▶ TASK INSTRUCTIONS
Put each line of the listing, from its first line through the line containing "Боротися з віковими змінами важливо почина", into a Markdown table with the columns Number and Record line. Skip blank lines.

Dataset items
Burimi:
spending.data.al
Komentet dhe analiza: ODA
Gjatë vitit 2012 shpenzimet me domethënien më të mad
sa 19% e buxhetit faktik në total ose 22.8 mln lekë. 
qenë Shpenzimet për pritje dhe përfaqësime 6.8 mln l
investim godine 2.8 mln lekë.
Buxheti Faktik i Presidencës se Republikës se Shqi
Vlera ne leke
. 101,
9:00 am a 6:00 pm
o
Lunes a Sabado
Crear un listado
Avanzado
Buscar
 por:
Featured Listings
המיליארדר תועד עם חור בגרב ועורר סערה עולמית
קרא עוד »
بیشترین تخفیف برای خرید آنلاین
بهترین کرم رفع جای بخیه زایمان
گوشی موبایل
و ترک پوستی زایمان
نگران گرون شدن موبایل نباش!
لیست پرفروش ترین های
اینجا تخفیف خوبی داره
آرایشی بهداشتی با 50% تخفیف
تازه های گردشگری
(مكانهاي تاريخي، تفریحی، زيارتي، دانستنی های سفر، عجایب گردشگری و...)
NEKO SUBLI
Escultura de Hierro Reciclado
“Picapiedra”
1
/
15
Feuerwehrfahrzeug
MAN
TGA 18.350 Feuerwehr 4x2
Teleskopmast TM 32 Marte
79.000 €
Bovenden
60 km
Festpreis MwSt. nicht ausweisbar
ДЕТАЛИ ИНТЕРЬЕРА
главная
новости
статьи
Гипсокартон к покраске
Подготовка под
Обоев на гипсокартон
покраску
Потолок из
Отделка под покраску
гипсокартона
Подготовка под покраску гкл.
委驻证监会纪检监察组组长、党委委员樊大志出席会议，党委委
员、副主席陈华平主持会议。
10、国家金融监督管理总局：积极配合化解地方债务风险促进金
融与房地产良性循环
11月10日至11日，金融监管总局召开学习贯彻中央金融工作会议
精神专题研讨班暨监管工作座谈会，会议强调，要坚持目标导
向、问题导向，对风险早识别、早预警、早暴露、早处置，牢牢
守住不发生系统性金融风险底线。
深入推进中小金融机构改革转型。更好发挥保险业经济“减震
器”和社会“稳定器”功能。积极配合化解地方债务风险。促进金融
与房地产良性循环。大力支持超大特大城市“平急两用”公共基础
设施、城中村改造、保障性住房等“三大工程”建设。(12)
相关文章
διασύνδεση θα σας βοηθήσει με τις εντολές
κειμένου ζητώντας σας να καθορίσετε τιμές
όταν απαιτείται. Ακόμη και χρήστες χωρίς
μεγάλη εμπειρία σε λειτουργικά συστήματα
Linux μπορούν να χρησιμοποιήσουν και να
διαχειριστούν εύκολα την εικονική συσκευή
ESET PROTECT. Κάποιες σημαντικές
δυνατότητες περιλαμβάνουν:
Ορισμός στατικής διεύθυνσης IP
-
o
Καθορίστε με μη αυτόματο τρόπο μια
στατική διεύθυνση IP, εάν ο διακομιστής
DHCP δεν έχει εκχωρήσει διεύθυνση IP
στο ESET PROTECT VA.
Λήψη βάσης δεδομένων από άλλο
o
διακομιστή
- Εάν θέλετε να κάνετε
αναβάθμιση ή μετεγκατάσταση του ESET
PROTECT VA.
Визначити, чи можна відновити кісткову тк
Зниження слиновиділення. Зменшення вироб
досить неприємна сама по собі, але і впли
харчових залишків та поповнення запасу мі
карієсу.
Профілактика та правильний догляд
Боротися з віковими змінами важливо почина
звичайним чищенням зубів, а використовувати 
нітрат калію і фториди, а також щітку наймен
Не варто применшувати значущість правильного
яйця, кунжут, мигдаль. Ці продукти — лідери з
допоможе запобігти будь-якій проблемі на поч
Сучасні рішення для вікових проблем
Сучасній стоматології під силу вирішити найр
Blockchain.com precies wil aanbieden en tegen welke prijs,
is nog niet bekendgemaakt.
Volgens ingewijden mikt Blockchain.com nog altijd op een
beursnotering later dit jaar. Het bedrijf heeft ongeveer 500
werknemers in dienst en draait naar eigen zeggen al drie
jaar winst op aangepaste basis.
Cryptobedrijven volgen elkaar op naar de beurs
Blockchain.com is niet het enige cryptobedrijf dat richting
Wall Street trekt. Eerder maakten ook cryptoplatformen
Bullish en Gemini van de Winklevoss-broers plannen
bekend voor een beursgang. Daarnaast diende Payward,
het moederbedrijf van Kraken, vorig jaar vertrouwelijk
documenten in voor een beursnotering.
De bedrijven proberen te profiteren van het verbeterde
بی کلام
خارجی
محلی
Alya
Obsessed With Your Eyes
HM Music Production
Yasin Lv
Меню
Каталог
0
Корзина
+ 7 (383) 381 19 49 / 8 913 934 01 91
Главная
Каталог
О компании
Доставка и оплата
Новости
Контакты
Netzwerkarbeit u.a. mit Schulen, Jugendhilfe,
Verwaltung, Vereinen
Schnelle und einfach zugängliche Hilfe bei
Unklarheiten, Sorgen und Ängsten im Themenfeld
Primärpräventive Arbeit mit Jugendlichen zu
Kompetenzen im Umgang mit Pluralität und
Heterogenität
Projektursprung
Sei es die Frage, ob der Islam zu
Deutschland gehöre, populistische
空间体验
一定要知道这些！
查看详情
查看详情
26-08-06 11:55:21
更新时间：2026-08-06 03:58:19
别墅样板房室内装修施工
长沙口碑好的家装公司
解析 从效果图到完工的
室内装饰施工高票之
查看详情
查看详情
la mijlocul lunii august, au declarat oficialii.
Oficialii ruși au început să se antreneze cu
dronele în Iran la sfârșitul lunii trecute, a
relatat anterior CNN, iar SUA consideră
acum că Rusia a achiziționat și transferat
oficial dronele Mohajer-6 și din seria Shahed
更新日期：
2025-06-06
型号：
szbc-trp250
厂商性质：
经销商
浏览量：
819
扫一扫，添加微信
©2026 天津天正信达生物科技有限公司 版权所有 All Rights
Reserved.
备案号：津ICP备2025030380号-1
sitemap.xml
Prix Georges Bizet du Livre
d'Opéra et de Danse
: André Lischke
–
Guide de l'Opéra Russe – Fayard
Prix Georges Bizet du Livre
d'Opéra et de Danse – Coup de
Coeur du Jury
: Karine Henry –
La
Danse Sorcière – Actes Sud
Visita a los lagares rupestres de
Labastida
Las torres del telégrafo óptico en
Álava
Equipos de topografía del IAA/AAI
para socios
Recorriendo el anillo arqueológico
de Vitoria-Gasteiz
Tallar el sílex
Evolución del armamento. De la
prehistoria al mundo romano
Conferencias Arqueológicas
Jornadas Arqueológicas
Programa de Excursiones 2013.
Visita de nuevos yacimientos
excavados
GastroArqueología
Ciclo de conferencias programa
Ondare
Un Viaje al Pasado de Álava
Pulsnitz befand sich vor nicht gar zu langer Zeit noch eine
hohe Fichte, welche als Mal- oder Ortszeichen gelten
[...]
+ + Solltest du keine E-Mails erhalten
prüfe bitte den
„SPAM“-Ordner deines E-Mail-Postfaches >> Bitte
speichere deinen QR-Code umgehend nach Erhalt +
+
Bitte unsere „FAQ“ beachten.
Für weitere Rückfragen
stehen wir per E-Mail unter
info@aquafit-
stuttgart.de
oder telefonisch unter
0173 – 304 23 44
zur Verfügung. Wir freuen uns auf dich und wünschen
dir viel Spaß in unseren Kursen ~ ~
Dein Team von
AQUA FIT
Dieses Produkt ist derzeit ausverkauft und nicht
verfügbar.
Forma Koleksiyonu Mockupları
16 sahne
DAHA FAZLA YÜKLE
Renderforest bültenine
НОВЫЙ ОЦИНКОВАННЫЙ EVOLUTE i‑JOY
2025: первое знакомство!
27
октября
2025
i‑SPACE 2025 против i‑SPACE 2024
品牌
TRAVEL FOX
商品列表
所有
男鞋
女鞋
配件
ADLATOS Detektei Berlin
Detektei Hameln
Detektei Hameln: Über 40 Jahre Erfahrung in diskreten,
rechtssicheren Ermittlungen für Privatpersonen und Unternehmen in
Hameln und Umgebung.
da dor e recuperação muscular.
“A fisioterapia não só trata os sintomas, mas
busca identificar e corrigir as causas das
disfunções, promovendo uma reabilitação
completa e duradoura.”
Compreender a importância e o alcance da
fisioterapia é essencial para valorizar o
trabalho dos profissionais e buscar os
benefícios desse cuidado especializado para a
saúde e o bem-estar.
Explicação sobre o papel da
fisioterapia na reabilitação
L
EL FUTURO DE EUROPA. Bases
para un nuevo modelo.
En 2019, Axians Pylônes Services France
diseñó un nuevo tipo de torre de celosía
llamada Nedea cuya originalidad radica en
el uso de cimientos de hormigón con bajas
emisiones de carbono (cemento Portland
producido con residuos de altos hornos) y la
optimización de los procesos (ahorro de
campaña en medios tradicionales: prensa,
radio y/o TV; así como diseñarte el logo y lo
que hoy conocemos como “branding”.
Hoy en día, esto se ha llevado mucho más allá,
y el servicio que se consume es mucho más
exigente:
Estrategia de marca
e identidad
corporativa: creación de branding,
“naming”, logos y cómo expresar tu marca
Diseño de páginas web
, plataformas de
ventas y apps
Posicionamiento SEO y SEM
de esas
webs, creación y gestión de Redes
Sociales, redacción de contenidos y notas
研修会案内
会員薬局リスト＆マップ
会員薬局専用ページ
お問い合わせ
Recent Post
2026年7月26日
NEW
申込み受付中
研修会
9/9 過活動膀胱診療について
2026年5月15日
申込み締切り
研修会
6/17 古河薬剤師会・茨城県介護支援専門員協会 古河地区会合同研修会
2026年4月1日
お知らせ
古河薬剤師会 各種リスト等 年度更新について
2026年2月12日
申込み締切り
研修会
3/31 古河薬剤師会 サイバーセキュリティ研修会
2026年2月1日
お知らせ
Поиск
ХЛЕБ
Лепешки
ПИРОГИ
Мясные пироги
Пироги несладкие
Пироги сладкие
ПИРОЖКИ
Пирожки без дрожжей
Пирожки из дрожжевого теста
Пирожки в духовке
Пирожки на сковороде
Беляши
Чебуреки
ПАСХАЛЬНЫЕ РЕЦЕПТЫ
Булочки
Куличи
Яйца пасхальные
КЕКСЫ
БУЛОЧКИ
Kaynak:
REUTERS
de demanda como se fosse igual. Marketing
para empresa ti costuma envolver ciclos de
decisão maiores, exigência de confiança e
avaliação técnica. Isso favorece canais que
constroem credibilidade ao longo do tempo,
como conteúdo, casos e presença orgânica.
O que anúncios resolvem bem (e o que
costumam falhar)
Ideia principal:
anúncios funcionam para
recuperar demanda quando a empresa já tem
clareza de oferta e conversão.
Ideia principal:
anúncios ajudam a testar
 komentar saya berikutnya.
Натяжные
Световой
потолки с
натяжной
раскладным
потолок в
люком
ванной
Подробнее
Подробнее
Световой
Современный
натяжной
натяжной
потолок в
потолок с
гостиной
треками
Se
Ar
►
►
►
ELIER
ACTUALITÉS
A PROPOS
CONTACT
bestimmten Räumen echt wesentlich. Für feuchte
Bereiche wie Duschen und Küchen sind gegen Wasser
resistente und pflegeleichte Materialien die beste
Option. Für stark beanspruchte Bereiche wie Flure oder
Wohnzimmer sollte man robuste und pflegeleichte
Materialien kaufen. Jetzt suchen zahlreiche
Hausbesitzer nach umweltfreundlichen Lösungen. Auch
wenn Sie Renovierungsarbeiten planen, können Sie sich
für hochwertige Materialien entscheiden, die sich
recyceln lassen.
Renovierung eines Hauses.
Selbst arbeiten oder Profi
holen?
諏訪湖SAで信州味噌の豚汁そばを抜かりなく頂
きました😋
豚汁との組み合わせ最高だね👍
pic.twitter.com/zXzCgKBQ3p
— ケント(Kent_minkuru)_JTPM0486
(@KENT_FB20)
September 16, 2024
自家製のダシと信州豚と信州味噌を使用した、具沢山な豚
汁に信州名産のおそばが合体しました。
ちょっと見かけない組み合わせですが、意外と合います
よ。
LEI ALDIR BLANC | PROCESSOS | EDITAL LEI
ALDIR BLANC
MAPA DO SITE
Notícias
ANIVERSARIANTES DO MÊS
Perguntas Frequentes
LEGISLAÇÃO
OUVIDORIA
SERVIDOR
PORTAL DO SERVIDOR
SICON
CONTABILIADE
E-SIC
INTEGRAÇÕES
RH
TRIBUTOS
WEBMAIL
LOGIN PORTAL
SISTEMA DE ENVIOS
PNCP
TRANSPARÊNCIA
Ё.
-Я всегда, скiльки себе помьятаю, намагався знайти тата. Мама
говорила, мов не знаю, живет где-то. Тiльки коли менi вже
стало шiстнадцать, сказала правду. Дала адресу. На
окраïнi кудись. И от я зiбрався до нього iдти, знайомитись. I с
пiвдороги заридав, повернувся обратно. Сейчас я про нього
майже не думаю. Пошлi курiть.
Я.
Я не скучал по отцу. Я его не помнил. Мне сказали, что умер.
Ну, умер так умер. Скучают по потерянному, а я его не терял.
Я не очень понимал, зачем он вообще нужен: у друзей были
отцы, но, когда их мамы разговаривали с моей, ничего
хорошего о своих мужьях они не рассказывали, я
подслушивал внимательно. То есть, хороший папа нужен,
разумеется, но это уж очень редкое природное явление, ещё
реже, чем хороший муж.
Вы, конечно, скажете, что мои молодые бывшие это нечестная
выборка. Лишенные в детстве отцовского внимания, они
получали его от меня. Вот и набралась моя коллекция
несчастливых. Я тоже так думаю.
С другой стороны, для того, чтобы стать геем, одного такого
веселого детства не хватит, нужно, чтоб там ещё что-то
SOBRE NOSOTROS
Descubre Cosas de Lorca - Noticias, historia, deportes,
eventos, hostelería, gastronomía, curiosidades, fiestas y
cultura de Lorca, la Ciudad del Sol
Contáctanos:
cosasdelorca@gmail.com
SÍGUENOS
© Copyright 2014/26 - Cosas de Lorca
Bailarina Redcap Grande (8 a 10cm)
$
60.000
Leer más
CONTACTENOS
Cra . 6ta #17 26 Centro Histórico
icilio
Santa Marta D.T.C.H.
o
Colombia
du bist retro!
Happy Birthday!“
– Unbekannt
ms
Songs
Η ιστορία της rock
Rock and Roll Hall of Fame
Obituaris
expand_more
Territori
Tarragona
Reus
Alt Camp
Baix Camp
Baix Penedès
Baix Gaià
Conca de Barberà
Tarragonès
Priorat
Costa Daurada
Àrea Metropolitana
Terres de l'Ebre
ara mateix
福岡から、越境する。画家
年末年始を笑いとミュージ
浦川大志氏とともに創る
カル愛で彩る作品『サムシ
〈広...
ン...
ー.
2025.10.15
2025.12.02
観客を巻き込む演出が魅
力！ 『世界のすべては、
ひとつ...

▶ RESPONSE TO THE TASK
| Number | Record line |
|---|---|
| 1 | Burimi: |
| 2 | spending.data.al |
| 3 | Komentet dhe analiza: ODA |
| 4 | Gjatë vitit 2012 shpenzimet me domethënien më të mad |
| 5 | sa 19% e buxhetit faktik në total ose 22.8 mln lekë.  |
| 6 | qenë Shpenzimet për pritje dhe përfaqësime 6.8 mln l |
| 7 | investim godine 2.8 mln lekë. |
| 8 | Buxheti Faktik i Presidencës se Republikës se Shqi |
| 9 | Vlera ne leke |
| 10 | . 101, |
| 11 | 9:00 am a 6:00 pm |
| 12 | o |
| 13 | Lunes a Sabado |
| 14 | Crear un listado |
| 15 | Avanzado |
| 16 | Buscar |
| 17 |  por: |
| 18 | Featured Listings |
| 19 | המיליארדר תועד עם חור בגרב ועורר סערה עולמית |
| 20 | קרא עוד » |
| 21 | بیشترین تخفیف برای خرید آنلاین |
| 22 | بهترین کرم رفع جای بخیه زایمان |
| 23 | گوشی موبایل |
| 24 | و ترک پوستی زایمان |
| 25 | نگران گرون شدن موبایل نباش! |
| 26 | لیست پرفروش ترین های |
| 27 | اینجا تخفیف خوبی داره |
| 28 | آرایشی بهداشتی با 50% تخفیف |
| 29 | تازه های گردشگری |
| 30 | (مكانهاي تاريخي، تفریحی، زيارتي، دانستنی های سفر، عجایب گردشگری و...) |
| 31 | NEKO SUBLI |
| 32 | Escultura de Hierro Reciclado |
| 33 | “Picapiedra” |
| 34 | 1 |
| 35 | / |
| 36 | 15 |
| 37 | Feuerwehrfahrzeug |
| 38 | MAN |
| 39 | TGA 18.350 Feuerwehr 4x2 |
| 40 | Teleskopmast TM 32 Marte |
| 41 | 79.000 € |
| 42 | Bovenden |
| 43 | 60 km |
| 44 | Festpreis MwSt. nicht ausweisbar |
| 45 | ДЕТАЛИ ИНТЕРЬЕРА |
| 46 | главная |
| 47 | новости |
| 48 | статьи |
| 49 | Гипсокартон к покраске |
| 50 | Подготовка под |
| 51 | Обоев на гипсокартон |
| 52 | покраску |
| 53 | Потолок из |
| 54 | Отделка под покраску |
| 55 | гипсокартона |
| 56 | Подготовка под покраску гкл. |
| 57 | 委驻证监会纪检监察组组长、党委委员樊大志出席会议，党委委 |
| 58 | 员、副主席陈华平主持会议。 |
| 59 | 10、国家金融监督管理总局：积极配合化解地方债务风险促进金 |
| 60 | 融与房地产良性循环 |
| 61 | 11月10日至11日，金融监管总局召开学习贯彻中央金融工作会议 |
| 62 | 精神专题研讨班暨监管工作座谈会，会议强调，要坚持目标导 |
| 63 | 向、问题导向，对风险早识别、早预警、早暴露、早处置，牢牢 |
| 64 | 守住不发生系统性金融风险底线。 |
| 65 | 深入推进中小金融机构改革转型。更好发挥保险业经济“减震 |
| 66 | 器”和社会“稳定器”功能。积极配合化解地方债务风险。促进金融 |
| 67 | 与房地产良性循环。大力支持超大特大城市“平急两用”公共基础 |
| 68 | 设施、城中村改造、保障性住房等“三大工程”建设。(12) |
| 69 | 相关文章 |
| 70 | διασύνδεση θα σας βοηθήσει με τις εντολές |
| 71 | κειμένου ζητώντας σας να καθορίσετε τιμές |
| 72 | όταν απαιτείται. Ακόμη και χρήστες χωρίς |
| 73 | μεγάλη εμπειρία σε λειτουργικά συστήματα |
| 74 | Linux μπορούν να χρησιμοποιήσουν και να |
| 75 | διαχειριστούν εύκολα την εικονική συσκευή |
| 76 | ESET PROTECT. Κάποιες σημαντικές |
| 77 | δυνατότητες περιλαμβάνουν: |
| 78 | Ορισμός στατικής διεύθυνσης IP |
| 79 | - |
| 80 | o |
| 81 | Καθορίστε με μη αυτόματο τρόπο μια |
| 82 | στατική διεύθυνση IP, εάν ο διακομιστής |
| 83 | DHCP δεν έχει εκχωρήσει διεύθυνση IP |
| 84 | στο ESET PROTECT VA. |
| 85 | Λήψη βάσης δεδομένων από άλλο |
| 86 | o |
| 87 | διακομιστή |
| 88 | - Εάν θέλετε να κάνετε |
| 89 | αναβάθμιση ή μετεγκατάσταση του ESET |
| 90 | PROTECT VA. |
| 91 | Визначити, чи можна відновити кісткову тк |
| 92 | Зниження слиновиділення. Зменшення вироб |
| 93 | досить неприємна сама по собі, але і впли |
| 94 | харчових залишків та поповнення запасу мі |
| 95 | карієсу. |
| 96 | Профілактика та правильний догляд |
| 97 | Боротися з віковими змінами важливо почина |